Elevated interest rates in 2023 will temporarily increase unemployment in the US but keeping the policy rates high this year is the way forward for the world's biggest economy to create stability and battle inflation, the International Monetary Fund has said.
The rate increases by the US Federal Reserve indicate policy stability and are aimed at bringing the economy back into a state of balance, Andrew Hodge, senior economist in the fund's Western Hemisphere department, said in a research note on Thursday.
"IMF analysis shows that staying the course and keeping interest rates elevated this year will tame inflation," Mr Hodge said.
"Although these higher rates will temporarily increase unemployment, they will pave the way for stable inflation and sustainable economic growth, which will ultimately help create more jobs in the future."
With inflation still hovering close to the 40-year high hit last year and still running above the Federal Reserve's long-term target of 2 per cent, the Fed has been aggressively tightening its monetary policy.
Earlier this month, the central bank raised interest rates by 25 basis points, and indicated that more increases were on the way this year.
This was the Fed's eighth policy rate increase since last year as it seeks to bring down persistently high consumer prices.

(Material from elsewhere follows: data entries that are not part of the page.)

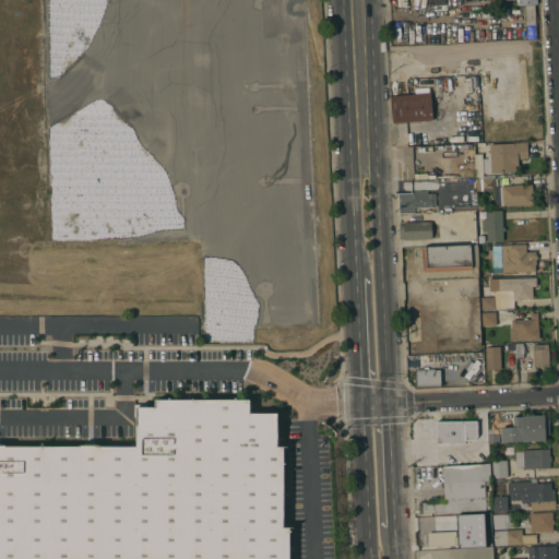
[(534,6),(535,25),(525,26),(524,6),(534,6)]
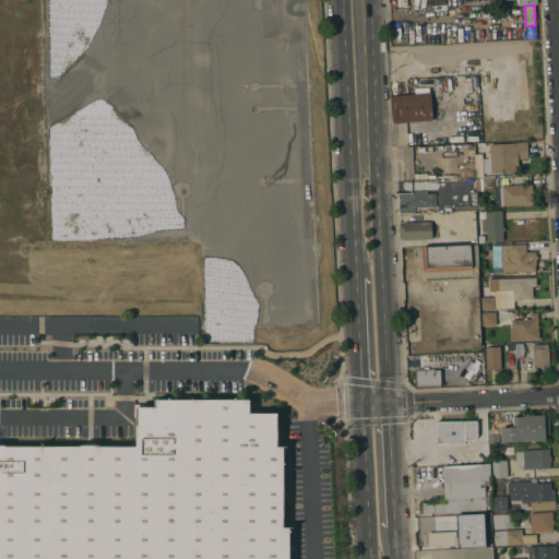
[(430,93),(432,120),(392,123),(390,96),(430,93)]
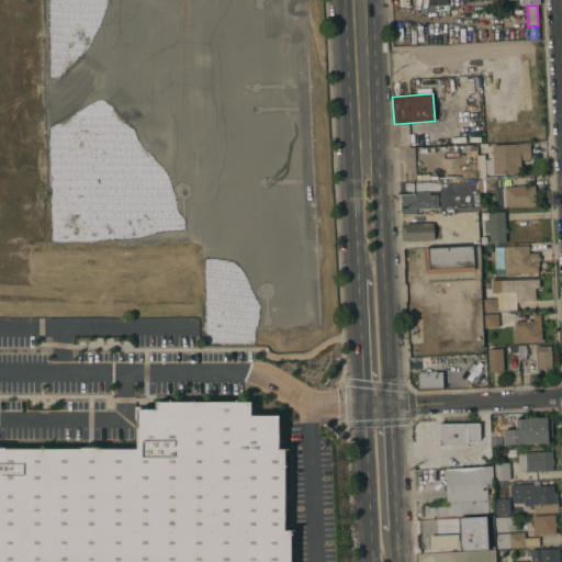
[(530,144),(530,159),(520,160),(520,167),(517,167),(518,173),(485,175),(485,176),(478,176),(476,160),(492,159),(492,145),(530,144)]
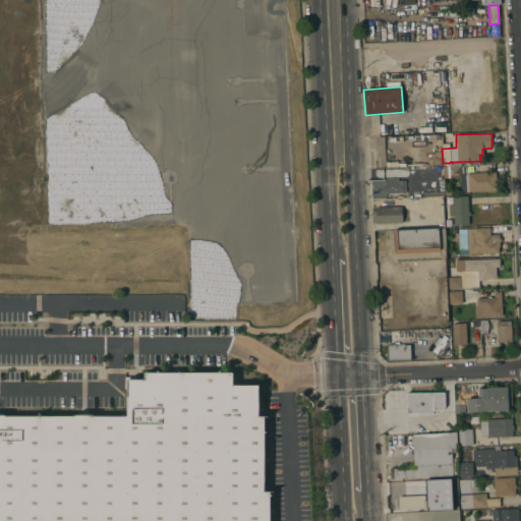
[(461,166),(461,174),(496,172),(497,190),(461,192),(460,178),(444,179),(444,167),(461,166)]
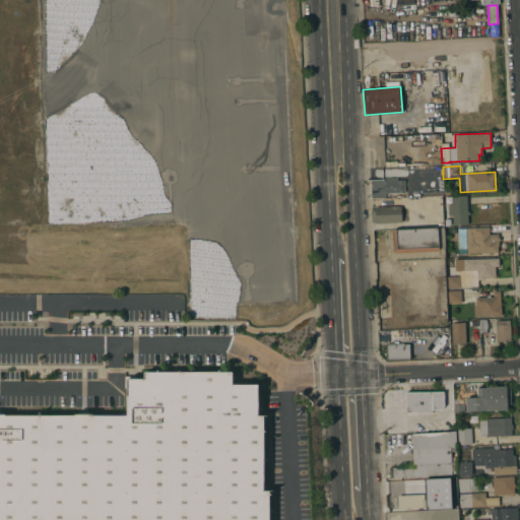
[(384,193),(384,198),(371,199),(370,180),(397,179),(397,181),(404,180),(404,193),(384,193)]
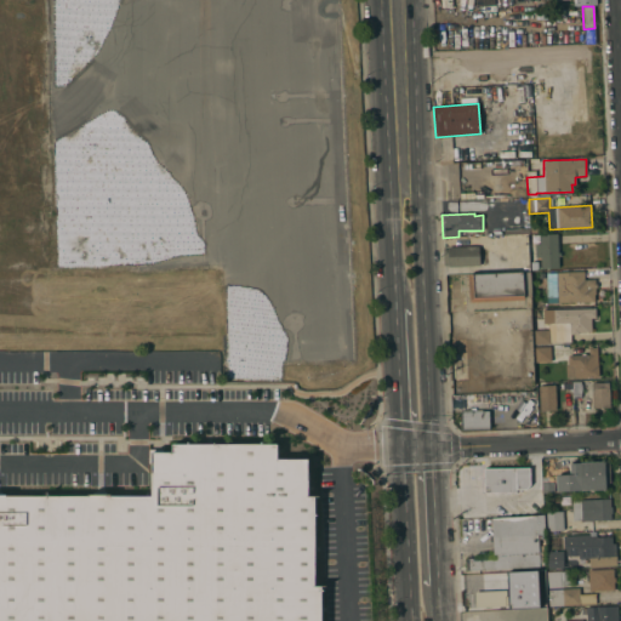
[(558,268),(541,269),(540,257),(535,257),(535,244),(540,244),(540,234),(557,234),(558,268)]
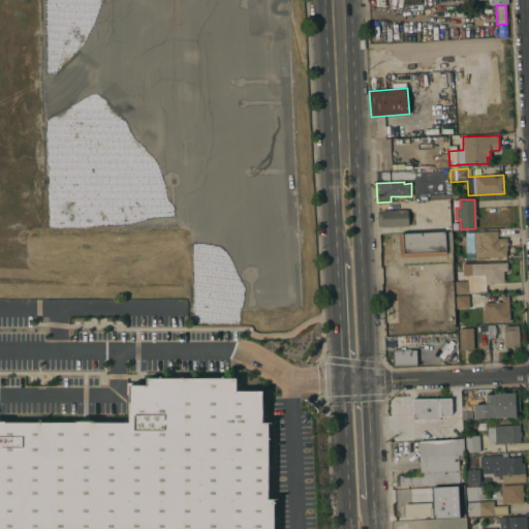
[(408,210),(408,226),(381,227),(381,226),(378,226),(377,213),(381,213),(381,211),(408,210)]
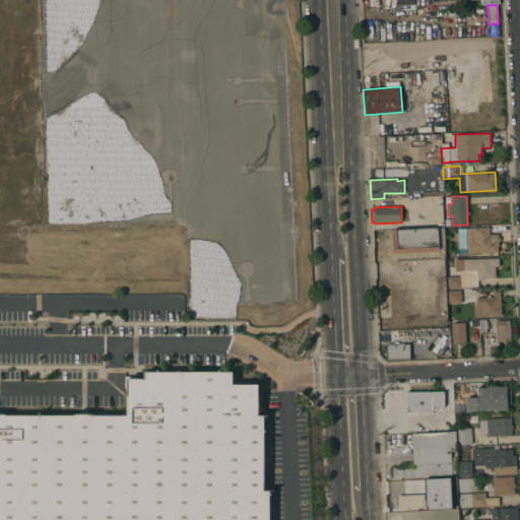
[(394,261),(392,231),(444,228),(445,259),(403,261),(394,261)]
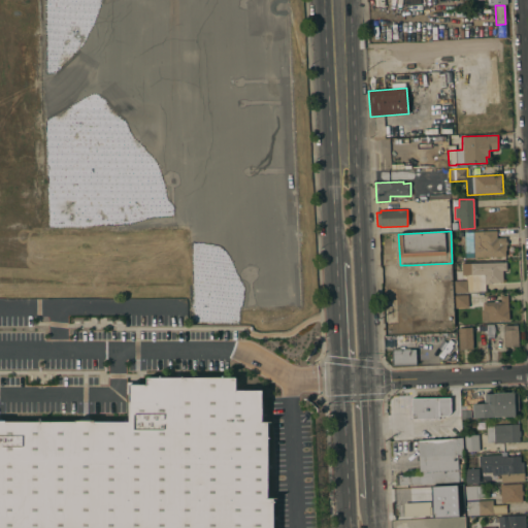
[(466,257),(465,232),(496,231),(496,238),(505,238),(505,241),(507,241),(507,245),(505,245),(506,251),(505,251),(505,257),(466,257)]
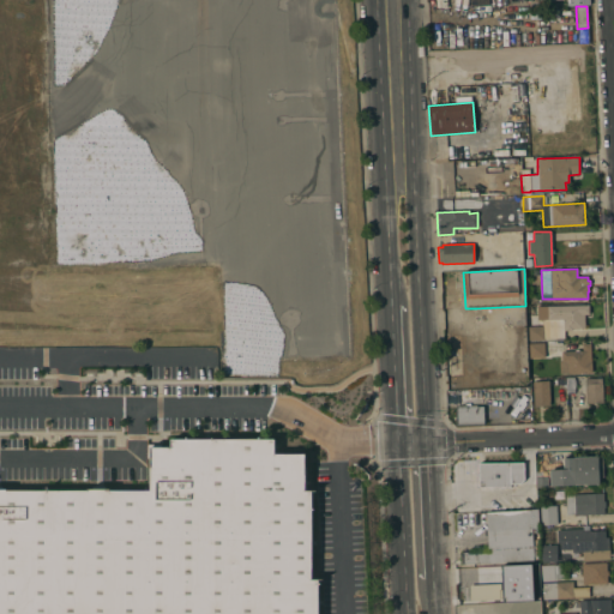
[(589,305),(589,315),(584,315),(584,329),(571,329),(571,331),(564,331),(564,338),(543,339),(543,341),(528,341),(527,317),(536,317),(536,307),(589,305)]
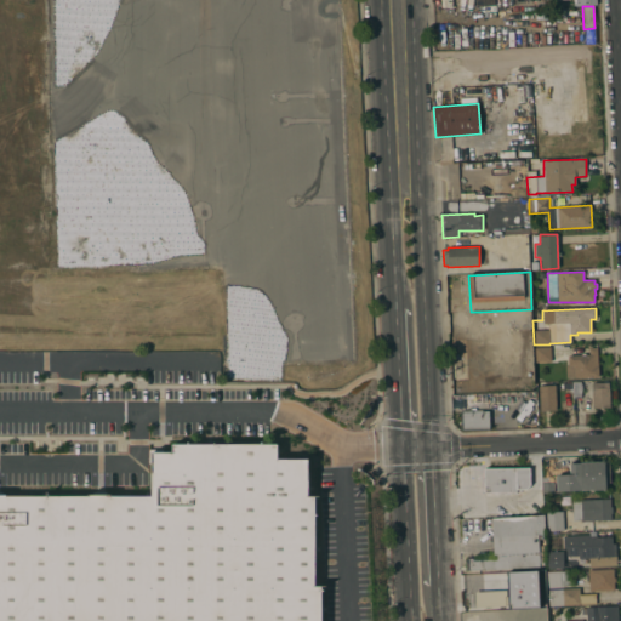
[(533,346),(522,346),(520,340),(502,341),(502,330),(483,331),(482,312),(531,309),(533,346)]
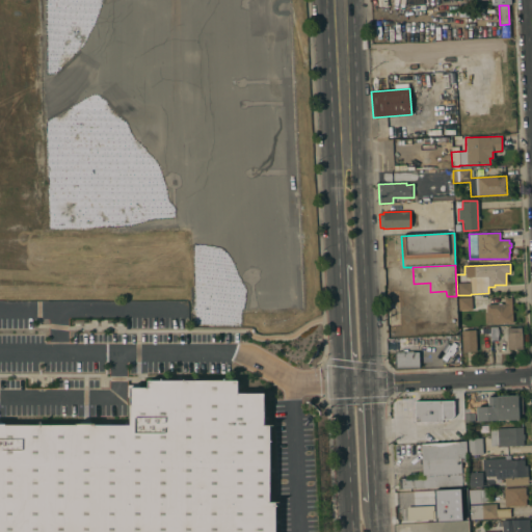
[(471,297),(472,310),(458,311),(457,298),(471,297)]
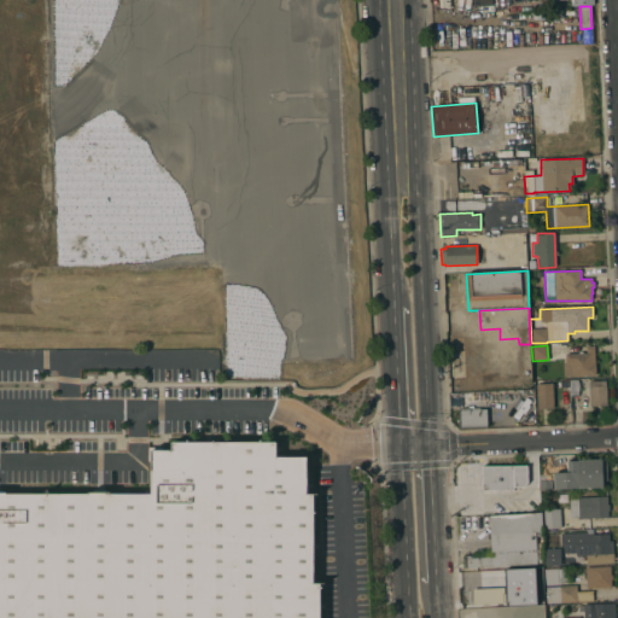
[(595,375),(571,377),(571,375),(564,375),(563,363),(565,363),(565,354),(586,353),(586,347),(594,345),(595,375)]
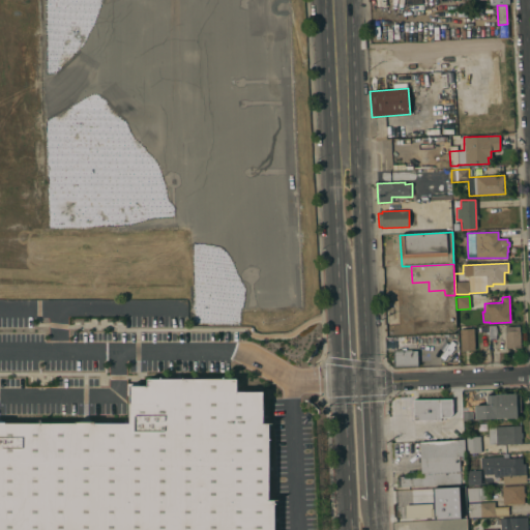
[(393,324),(413,323),(414,335),(394,336),(393,324)]
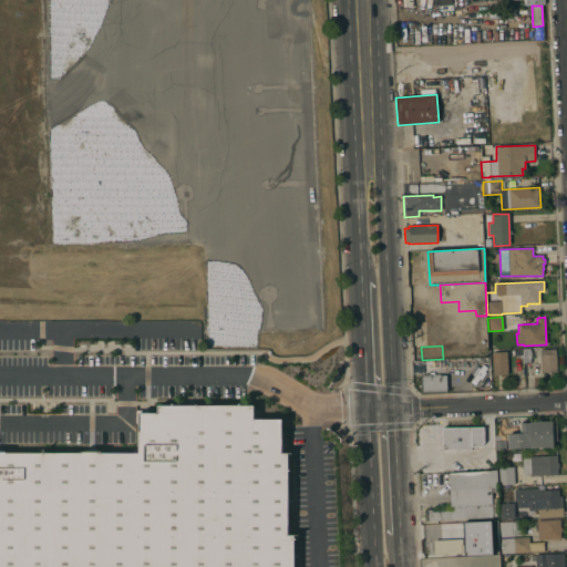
[(556,372),(540,373),(539,350),(555,349),(556,372)]
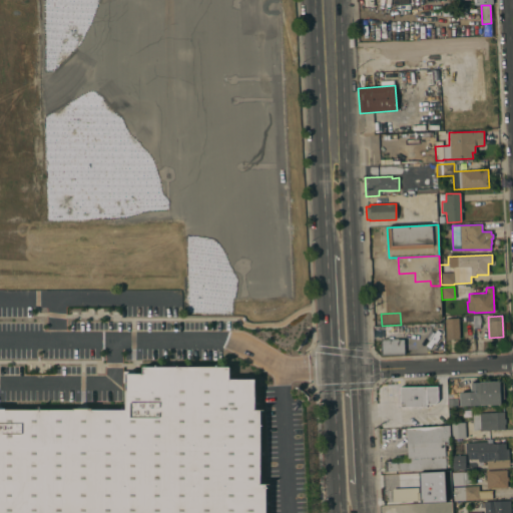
[(459,339),(446,340),(445,319),(458,319),(459,339)]
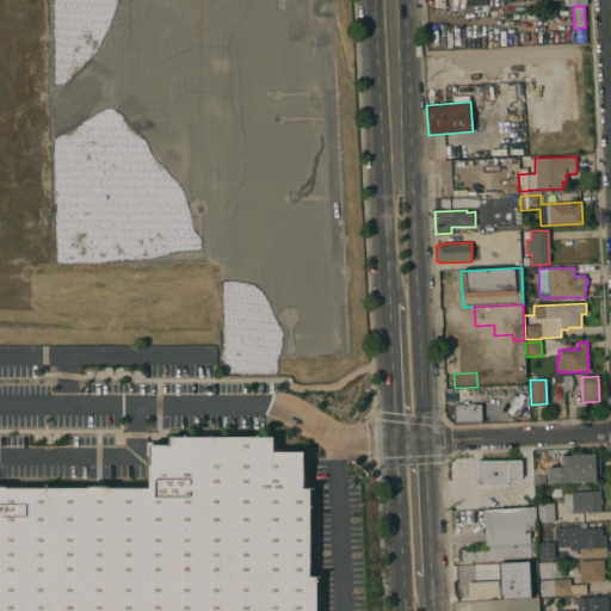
[(481,405),(481,423),(454,424),(452,406),(481,405)]
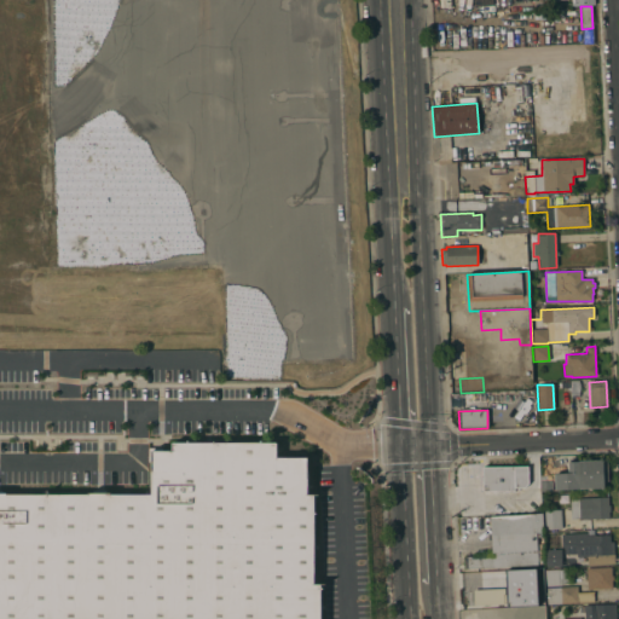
[(0,618),(0,493),(7,493),(7,496),(88,495),(88,493),(111,493),(111,495),(151,495),(151,462),(149,462),(149,449),(162,449),(162,451),(172,451),(172,444),(277,444),(277,458),(307,458),(307,496),(314,496),(314,585),(320,585),(320,618),(0,618)]
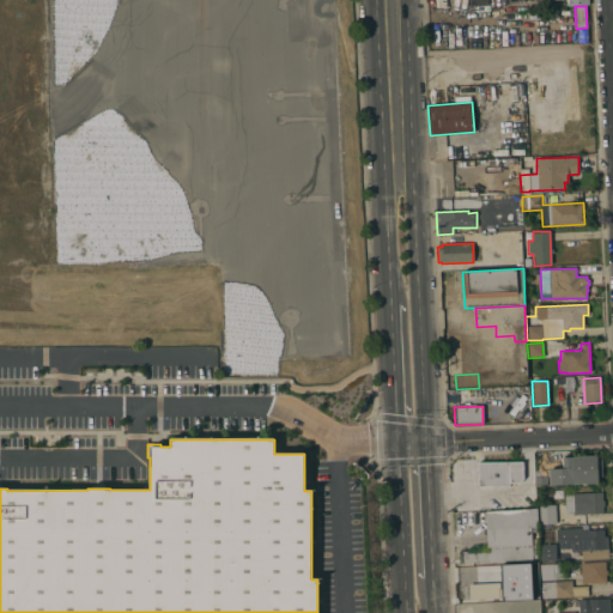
[(532,484),(509,485),(509,480),(496,481),(496,487),(486,487),(486,481),(478,481),(478,477),(475,477),(474,467),(478,467),(478,462),(493,462),(493,455),(508,455),(508,459),(522,459),(522,461),(532,461),(532,484)]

The latest increase in interest rates brought the Fed's target range to between 4.5 per cent and 4.75 per cent — about 50 bps away from its end-of-year projection of 5.1 per cent.
Inflation in the US remained elevated on an annual basis in January, boosted by rent and energy prices.
The headline Consumer Price Index (CPI) slowed to 6.4 per cent annually, from 6.5 per cent the previous month, marking the smallest annual increase since October 2021, according to the Bureau of Labour Statistics data.
On a monthly basis, the headline CPI rose 0.5 per cent last month, after increasing 0.1 per cent in December.
Core CPI, which excludes food and energy, rose 0.4 per cent in January and 5.6 per cent annually, data showed.
One significant obstacle in the way of the Fed's efforts to maintain a soft landing for the US economy is the nation's labour market.
The economy added 517,000 jobs in January and unemployment dipped to a new 53-year low of 5.3 per cent.
While the Biden administration has described the latest data as proof of its economic success, Fed chairman Jerome Powell and his colleagues have repeatedly raised concerns that a strong labour market adds to inflationary pressures.
The Fed’s mandate is to achieve price stability and maximum employment, Mr Hodge said.
”The Fed could achieve these goals by raising interest rates to a peak of 4 per cent to 5 per cent, sustaining that for around one to one and a half years, taking into account workers’ strong bargaining position and the high number of vacancies per unemployed worker," he said.
“The higher interest rates would weaken the demand for workers and increase unemployment modestly. This would reduce the pressure for large wage and price increases, particularly in the services sector, helping to lower inflation.”
The US economy is forecast to expand 1.4 per cent in 2023, instead of 1.6 per cent as previously estimated and down from 2 per cent last year and 5.7 per cent in 2021, according to the latest projection from the fund.
The Washington-based lender, which raised its global economic growth estimate for this year by 0.2 percentage points to 2.9 per cent, compared with its October forecast, has warned that the financial environment remains “fragile".
A depreciating US dollar, coupled with global monetary policy tightening, is starting to cool demand and inflation, but the full impact is unlikely to be realised before 2024, the IMF said.